*** Listed entries Section Begins ***

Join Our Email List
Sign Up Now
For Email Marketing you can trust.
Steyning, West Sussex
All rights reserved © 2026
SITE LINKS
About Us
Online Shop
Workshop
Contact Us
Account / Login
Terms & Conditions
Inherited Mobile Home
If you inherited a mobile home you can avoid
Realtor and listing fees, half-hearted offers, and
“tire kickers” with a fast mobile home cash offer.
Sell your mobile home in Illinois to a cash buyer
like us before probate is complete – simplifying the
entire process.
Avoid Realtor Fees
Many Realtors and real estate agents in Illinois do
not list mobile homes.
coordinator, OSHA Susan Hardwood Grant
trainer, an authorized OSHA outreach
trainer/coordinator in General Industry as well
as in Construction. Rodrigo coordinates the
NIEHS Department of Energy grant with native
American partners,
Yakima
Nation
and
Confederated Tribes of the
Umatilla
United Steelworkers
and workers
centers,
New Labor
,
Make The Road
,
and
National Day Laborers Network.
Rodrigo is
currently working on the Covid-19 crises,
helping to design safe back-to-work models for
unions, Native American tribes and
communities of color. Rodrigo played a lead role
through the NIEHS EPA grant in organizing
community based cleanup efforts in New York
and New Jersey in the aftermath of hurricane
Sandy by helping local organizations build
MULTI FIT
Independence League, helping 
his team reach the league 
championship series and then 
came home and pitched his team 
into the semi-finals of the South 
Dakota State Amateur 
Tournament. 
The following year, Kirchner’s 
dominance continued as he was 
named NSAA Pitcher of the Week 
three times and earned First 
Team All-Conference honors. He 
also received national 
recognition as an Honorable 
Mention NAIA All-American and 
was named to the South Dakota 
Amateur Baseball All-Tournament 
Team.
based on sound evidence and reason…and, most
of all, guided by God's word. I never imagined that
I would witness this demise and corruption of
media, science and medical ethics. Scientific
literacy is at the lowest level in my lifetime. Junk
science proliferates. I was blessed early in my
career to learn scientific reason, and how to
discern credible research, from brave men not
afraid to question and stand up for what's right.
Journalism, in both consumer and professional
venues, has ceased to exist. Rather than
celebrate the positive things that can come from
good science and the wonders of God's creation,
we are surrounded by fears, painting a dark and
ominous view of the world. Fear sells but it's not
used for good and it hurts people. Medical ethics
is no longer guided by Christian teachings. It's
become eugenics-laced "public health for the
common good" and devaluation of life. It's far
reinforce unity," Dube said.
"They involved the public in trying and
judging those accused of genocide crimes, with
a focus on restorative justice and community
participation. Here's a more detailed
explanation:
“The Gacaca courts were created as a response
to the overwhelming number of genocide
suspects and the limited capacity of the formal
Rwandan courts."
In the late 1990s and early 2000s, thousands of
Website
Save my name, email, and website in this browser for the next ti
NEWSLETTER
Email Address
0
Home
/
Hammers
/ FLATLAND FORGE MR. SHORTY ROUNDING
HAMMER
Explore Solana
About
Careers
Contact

*** Listed entries Section Ends ***

Problem details
For every entry in the records above, write an exact copy.

Result for this task
Join Our Email List
Sign Up Now
For Email Marketing you can trust.
Steyning, West Sussex
All rights reserved © 2026
SITE LINKS
About Us
Online Shop
Workshop
Contact Us
Account / Login
Terms & Conditions
Inherited Mobile Home
If you inherited a mobile home you can avoid
Realtor and listing fees, half-hearted offers, and
“tire kickers” with a fast mobile home cash offer.
Sell your mobile home in Illinois to a cash buyer
like us before probate is complete – simplifying the
entire process.
Avoid Realtor Fees
Many Realtors and real estate agents in Illinois do
not list mobile homes.
coordinator, OSHA Susan Hardwood Grant
trainer, an authorized OSHA outreach
trainer/coordinator in General Industry as well
as in Construction. Rodrigo coordinates the
NIEHS Department of Energy grant with native
American partners,
Yakima
Nation
and
Confederated Tribes of the
Umatilla
United Steelworkers
and workers
centers,
New Labor
,
Make The Road
,
and
National Day Laborers Network.
Rodrigo is
currently working on the Covid-19 crises,
helping to design safe back-to-work models for
unions, Native American tribes and
communities of color. Rodrigo played a lead role
through the NIEHS EPA grant in organizing
community based cleanup efforts in New York
and New Jersey in the aftermath of hurricane
Sandy by helping local organizations build
MULTI FIT
Independence League, helping 
his team reach the league 
championship series and then 
came home and pitched his team 
into the semi-finals of the South 
Dakota State Amateur 
Tournament. 
The following year, Kirchner’s 
dominance continued as he was 
named NSAA Pitcher of the Week 
three times and earned First 
Team All-Conference honors. He 
also received national 
recognition as an Honorable 
Mention NAIA All-American and 
was named to the South Dakota 
Amateur Baseball All-Tournament 
Team.
based on sound evidence and reason…and, most
of all, guided by God's word. I never imagined that
I would witness this demise and corruption of
media, science and medical ethics. Scientific
literacy is at the lowest level in my lifetime. Junk
science proliferates. I was blessed early in my
career to learn scientific reason, and how to
discern credible research, from brave men not
afraid to question and stand up for what's right.
Journalism, in both consumer and professional
venues, has ceased to exist. Rather than
celebrate the positive things that can come from
good science and the wonders of God's creation,
we are surrounded by fears, painting a dark and
ominous view of the world. Fear sells but it's not
used for good and it hurts people. Medical ethics
is no longer guided by Christian teachings. It's
become eugenics-laced "public health for the
common good" and devaluation of life. It's far
reinforce unity," Dube said.
"They involved the public in trying and
judging those accused of genocide crimes, with
a focus on restorative justice and community
participation. Here's a more detailed
explanation:
“The Gacaca courts were created as a response
to the overwhelming number of genocide
suspects and the limited capacity of the formal
Rwandan courts."
In the late 1990s and early 2000s, thousands of
Website
Save my name, email, and website in this browser for the next ti
NEWSLETTER
Email Address
0
Home
/
Hammers
/ FLATLAND FORGE MR. SHORTY ROUNDING
HAMMER
Explore Solana
About
Careers
Contact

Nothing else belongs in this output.